In case ending the work week on Friday the 13th wasn't enough of an ominous way to head into the weekend, consider this: for the first ever, the World Economic Forum (WEF) identified cyber attacks on governments and businesses as one of the top five global risks in terms of likelihood. In fact, it's the first time any kind of technology risk ranked in the top five.
The likelihood of a cyber attack ranked No. 4 overall, behind severe income disparity (No. 1), chronic fiscal imbalances (No. 2), and rising greenhouse gas emissions (No. 3), and ahead of a water supply crisis (No. 5). What's more, WEF points out there's really no such thing as a secure system, and at best there are just ones which haven't had their vulnerabilities exposed.

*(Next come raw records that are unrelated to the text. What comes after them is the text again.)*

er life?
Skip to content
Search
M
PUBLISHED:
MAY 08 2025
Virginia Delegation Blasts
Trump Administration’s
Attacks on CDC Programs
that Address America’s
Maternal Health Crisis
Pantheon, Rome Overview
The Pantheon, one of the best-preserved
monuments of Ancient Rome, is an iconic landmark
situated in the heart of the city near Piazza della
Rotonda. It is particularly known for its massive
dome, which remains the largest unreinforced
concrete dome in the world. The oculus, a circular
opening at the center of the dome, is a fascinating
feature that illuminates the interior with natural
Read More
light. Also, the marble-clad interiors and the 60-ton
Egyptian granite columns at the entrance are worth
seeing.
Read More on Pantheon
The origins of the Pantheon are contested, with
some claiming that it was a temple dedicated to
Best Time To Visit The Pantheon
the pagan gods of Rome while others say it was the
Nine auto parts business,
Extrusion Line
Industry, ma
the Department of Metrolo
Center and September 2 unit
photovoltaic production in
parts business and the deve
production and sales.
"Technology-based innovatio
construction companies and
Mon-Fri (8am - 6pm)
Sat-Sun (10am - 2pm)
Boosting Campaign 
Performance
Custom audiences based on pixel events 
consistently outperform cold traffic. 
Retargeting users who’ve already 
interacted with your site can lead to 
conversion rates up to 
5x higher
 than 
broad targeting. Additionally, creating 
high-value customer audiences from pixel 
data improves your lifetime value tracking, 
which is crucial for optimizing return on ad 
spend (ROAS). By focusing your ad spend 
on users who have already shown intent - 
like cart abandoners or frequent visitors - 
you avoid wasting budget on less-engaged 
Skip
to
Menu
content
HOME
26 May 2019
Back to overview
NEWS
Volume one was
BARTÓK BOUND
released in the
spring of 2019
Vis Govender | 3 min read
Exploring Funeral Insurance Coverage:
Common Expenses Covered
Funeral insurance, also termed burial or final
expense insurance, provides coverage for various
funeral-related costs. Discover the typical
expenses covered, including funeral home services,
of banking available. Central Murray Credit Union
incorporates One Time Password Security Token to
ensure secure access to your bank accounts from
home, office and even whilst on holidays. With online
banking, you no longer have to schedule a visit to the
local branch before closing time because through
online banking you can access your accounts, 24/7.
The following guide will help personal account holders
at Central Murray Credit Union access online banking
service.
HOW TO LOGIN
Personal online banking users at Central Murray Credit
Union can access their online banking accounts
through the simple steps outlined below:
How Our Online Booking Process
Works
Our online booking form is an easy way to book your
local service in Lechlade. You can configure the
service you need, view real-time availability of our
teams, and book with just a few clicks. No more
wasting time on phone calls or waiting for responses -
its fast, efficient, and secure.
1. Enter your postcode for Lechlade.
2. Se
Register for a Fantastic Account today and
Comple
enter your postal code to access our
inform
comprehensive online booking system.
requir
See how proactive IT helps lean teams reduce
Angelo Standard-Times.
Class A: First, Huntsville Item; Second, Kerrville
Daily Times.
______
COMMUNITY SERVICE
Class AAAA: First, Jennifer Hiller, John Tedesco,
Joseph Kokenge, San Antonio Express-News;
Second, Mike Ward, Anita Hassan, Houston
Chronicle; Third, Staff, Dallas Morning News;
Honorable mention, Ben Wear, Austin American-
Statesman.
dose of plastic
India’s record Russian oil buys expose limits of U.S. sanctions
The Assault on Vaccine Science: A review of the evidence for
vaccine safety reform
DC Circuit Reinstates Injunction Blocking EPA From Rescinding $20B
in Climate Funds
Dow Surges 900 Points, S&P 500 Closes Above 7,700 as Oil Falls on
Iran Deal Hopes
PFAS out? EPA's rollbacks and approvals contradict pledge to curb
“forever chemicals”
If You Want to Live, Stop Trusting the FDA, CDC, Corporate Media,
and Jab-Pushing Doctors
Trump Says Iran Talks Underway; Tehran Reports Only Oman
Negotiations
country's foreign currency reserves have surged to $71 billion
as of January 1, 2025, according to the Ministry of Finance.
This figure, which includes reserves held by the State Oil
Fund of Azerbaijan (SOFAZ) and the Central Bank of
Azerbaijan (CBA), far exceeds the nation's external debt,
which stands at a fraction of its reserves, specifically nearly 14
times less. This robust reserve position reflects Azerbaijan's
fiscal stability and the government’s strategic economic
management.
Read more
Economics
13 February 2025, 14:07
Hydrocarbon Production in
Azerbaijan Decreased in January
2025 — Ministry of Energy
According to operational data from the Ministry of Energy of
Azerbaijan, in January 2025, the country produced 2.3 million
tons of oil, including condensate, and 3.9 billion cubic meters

"There are no proven secure systems, only systems whose faults have not yet been discovered, so trying to overcome 'hackability' may be as hopeless as denying gravity," WEF stated in its Global Risks Report for 2012 (PDF) . "Instead, the goal should be finding ways for well-intentioned individuals to identify those faults and deploy remedies to end-users before would-be cyber criminals can discover and exploit them."
WEF says the levels of resources devoted to finding flaws and fixing them are "nowhere near adequate," though there are signs that some industries are beginning to the take the threat of cyber attacks a little more seriously than in recent years.